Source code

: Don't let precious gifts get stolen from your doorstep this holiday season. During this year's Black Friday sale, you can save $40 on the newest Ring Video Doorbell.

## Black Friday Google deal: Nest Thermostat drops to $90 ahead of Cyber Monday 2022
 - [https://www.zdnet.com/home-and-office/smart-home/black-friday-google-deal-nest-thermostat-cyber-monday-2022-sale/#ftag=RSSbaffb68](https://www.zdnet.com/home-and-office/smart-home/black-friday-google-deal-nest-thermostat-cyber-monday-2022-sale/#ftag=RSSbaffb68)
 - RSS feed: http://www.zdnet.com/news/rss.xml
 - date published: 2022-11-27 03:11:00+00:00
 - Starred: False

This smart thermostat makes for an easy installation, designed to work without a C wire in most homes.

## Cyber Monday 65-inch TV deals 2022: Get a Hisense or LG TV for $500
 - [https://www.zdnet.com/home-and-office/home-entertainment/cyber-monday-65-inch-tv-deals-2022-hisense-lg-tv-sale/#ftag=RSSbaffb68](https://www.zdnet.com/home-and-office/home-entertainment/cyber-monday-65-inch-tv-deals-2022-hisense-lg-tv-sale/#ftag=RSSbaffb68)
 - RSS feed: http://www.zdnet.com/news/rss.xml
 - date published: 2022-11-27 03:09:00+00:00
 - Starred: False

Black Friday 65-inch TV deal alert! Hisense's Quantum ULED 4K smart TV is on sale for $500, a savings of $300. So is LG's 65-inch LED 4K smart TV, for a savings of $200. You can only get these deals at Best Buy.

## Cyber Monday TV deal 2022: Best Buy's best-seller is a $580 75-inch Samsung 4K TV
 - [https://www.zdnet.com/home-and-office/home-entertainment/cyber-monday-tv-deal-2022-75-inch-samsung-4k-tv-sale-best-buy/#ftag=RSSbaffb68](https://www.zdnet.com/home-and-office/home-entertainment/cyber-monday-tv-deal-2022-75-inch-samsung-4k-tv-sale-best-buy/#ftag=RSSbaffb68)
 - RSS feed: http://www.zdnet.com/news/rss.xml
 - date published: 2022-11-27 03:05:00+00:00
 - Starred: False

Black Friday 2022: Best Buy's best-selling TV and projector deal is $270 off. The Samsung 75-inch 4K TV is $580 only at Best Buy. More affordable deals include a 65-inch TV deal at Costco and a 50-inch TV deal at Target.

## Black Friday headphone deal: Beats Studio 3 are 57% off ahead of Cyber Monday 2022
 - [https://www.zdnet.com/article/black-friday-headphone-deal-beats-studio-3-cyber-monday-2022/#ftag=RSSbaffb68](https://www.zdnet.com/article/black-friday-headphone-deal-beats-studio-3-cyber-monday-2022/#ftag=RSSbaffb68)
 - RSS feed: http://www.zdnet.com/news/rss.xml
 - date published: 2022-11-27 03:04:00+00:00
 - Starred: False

- [Directions for this task]
Your task is to copy each line of the listing that holds the word "headphone".

- [The completed task]
## Black Friday headphone deal: Beats Studio 3 are 57% off ahead of Cyber Monday 2022
 - [https://www.zdnet.com/article/black-friday-headphone-deal-beats-studio-3-cyber-monday-2022/#ftag=RSSbaffb68](https://www.zdnet.com/article/black-friday-headphone-deal-beats-studio-3-cyber-monday-2022/#ftag=RSSbaffb68)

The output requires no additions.